Policy Optimizer for Exponential Models
Author:Adith Swaminathan <firstname.lastname@example.org>
Department of Computer Science
Policy Optimizer for Exponential Models is a simple gradient optimizer for learning structured output models (like Conditional Random Fields) using the Counterfactual Risk Minimization principle. This release includes all the code and data needed to reproduce all experiments from the ICML '15 and NIPS '15 papers [1,2].

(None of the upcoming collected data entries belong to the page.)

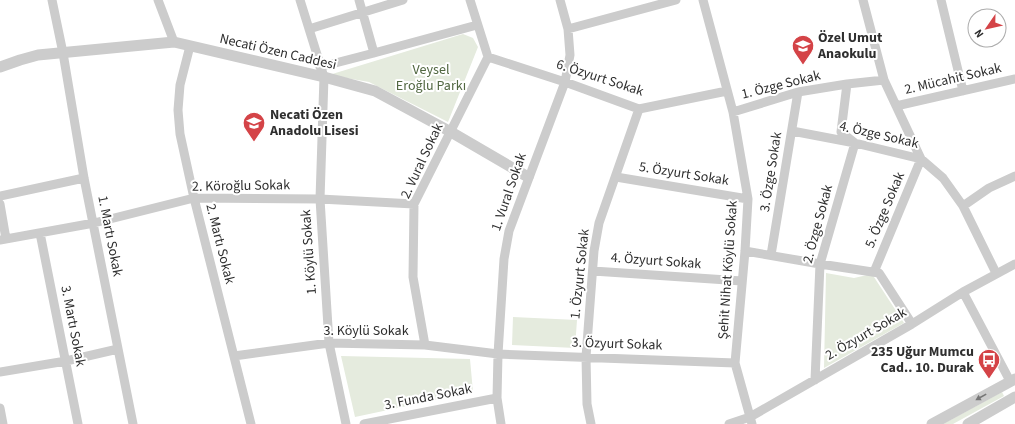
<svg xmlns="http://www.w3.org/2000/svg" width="1015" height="424" viewBox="0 0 1015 424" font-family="'Source Sans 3',sans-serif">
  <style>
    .green { fill: #e5ebde }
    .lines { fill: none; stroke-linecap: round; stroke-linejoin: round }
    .minor { stroke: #ccc; stroke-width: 9 }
    .tertiary { stroke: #ccc; stroke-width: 11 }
    .oneway { fill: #767676 }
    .labels { text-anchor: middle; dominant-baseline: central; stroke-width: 4; stroke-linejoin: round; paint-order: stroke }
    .poi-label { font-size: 14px; font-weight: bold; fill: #2f2f2f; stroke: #fff; text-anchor: start }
    .street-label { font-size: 14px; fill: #2f2f2f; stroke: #fff }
    .park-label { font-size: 14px; fill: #516741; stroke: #fff }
  </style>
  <rect width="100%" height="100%" fill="#fff"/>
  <!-- green -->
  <path class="green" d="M463,34l10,4 5,9 -30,75 -79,-40 -40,-7z
    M826,273l28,5 18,-4 32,49 -80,45z
    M513,317l64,3 -2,28 -63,-3z
    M341,356l129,3 3,33 -118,25z
    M1002,392l2,4 -51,28h-10z"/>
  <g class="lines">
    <!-- minor -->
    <path class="minor" d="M52,0l11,53 21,125 49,246
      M158,0l16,42
      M300,0l24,77 -4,122 9,144 17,81
      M359,0l15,53
      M703,0l30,112 15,87 -3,52 -10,112 17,61
      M863,0l21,80 37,79 -47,113
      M941,0l22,91
      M309,29l94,-29
      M568,29l108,-29
      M190,46l-10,39 -2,25 2,24 14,64 57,226
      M488,57l77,25 74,27 88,-18
      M320,67l54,-14 103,-28
      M896,106l119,-27
      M733,112l65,-20 49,-8 37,-4
      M792,131l63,12 66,16 22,19 20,28 33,67
      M616,177l132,22
      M0,196l84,-18
      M0,204l6,35
      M963,206l26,-18 26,-12
      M40,233l38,191
      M0,240l94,-17 100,-25 126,1 94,5
      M745,251l75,13 59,9 33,51
      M771,255l27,-163
      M593,271l149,10
      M963,292l47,89
      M425,345l-12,-68 1,-73 74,-147 -18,-57
      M234,356l95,-13 96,2 73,9 237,9
      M0,372l66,-11 52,-12
      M815,380l5,-116 35,-121 -14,-11 6,-48
      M0,408l3,16
      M364,424l133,-26
      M501,424l-4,-26 1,-44 6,-95 5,-28 56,-149 5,-27 -2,-26 -8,-29
      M591,424l-4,-20 -1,-47 8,-106 5,-28 40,-114
      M729,424l21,-7 162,-93 51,-32 52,-28"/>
    <!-- tertiary -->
    <path class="tertiary" d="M0,67l20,-7 18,-5 136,-13 150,35 51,14 76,41 77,45
      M932,424l83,-45
      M968,424l47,-27"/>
  </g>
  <!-- one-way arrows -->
  <defs><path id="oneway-solid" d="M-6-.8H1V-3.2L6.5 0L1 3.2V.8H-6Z"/></defs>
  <use class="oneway" href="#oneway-solid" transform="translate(981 397) rotate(151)"/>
  <!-- icons -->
  <defs>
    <g id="school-pin" transform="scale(1.15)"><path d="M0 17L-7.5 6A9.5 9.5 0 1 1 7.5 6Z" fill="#d44347" stroke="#fff"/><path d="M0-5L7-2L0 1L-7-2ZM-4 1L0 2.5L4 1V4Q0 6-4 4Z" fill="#fff"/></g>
    <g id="bus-pin" transform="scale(1.15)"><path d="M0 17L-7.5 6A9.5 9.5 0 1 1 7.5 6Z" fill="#d44347" stroke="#fff"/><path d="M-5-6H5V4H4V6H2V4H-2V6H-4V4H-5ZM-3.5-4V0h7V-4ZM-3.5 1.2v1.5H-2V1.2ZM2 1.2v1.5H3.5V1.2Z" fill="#fff"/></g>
  </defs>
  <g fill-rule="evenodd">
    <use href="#school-pin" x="803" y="46"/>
    <use href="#school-pin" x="254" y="123"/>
    <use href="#bus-pin" x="989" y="360"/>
  </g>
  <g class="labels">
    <!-- poi labels -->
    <g class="poi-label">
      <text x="818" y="38">Özel Umut<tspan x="818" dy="16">Anaokulu</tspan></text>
      <text x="270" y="115">Necati Özen<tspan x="270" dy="16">Anadolu Lisesi</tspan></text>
      <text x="974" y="352" text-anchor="end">235 Uğur Mumcu<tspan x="974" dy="16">Cad.. 10. Durak</tspan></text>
    </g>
    <!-- street labels -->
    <g class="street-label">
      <text transform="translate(278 52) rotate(13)">Necati Özen Caddesi</text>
      <text transform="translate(600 78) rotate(18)">6. Özyurt Sokak</text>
      <text transform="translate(953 79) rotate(-13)">2. Mücahit Sokak</text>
      <text transform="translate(781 85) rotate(-14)">1. Özge Sokak</text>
      <text transform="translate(879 135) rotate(13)">4. Özge Sokak</text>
      <text transform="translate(422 161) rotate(-65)">2. Vural Sokak</text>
      <text transform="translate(771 172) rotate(-81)">3. Özge Sokak</text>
      <text transform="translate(684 174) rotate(9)">5. Özyurt Sokak</text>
      <text transform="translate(241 186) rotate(-1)">2. Köroğlu Sokak</text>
      <text transform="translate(509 192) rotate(-71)">1. Vural Sokak</text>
      <text transform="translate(885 210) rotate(-67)">5. Özge Sokak</text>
      <text transform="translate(818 224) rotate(-75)">2. Özge Sokak</text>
      <text transform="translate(110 236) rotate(79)">1. Martı Sokak</text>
      <text transform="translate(220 244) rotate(76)">2. Martı Sokak</text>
      <text transform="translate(309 252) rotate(-94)">1. Köylü Sokak</text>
      <text transform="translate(656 261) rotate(4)">4. Özyurt Sokak</text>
      <text transform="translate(728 270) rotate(-86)">Şehit Nihat Köylü Sokak</text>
      <text transform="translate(580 274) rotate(-84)">1. Özyurt Sokak</text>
      <text transform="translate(73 326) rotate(79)">3. Martı Sokak</text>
      <text x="366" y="331">3. Köylü Sokak</text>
      <text transform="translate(866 334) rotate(-30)">2. Özyurt Sokak</text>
      <text transform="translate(617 344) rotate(2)">3. Özyurt Sokak</text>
      <text transform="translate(428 397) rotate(-11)">3. Funda Sokak</text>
    </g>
    <!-- park labels -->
    <g class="park-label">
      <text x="431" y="70">Veysel<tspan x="431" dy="16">Eroğlu Parkı</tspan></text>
    </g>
  </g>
  <!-- north arrow -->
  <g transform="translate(987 28) rotate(236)"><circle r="19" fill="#ffffff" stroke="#acacac"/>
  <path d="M0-3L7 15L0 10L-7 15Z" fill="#d44347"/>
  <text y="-6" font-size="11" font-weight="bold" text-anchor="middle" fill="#2f2f2f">N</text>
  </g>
</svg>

Here you will find tar-balls of multi-label classification datasets from the LibSVM repository processed to be compatible with scikit-learn. Coming soon: A suitably anonymized query log fraction from the arXiv search system with correct randomization and logging. This will avoid the need to employ the Supervised-to-Bandit experiment methodology to evaluate future algorithms for batch learning from bandit feedback.>
Usage: python MultiLabelExperiment.py [exptNum]
Optionally, you may specify a second flag to parallelize the validation runs. This additionally needs PathOS multi-processing libraries. There are three broad classes of counterfactual estimators implemented: Vanilla (this is dominated by the other two estimators), Majorized (employs stochastic optimization, could scale to large datasets), Self-Normalized (is more robust when used in the Counterfactual Risk Minimization principle but is limited to the l-BFGS optimizer).
 A. Swaminathan and T. Joachims. Counterfactual Risk Minimization: Learning from logged bandit feedback, ICML, 2015. [arXiv][slides][poster].
 A. Swaminathan and T. Joachims. The Self-Normalized Estimator for Counterfactual Learning, NIPS, 2015. [proceedings][slides][poster].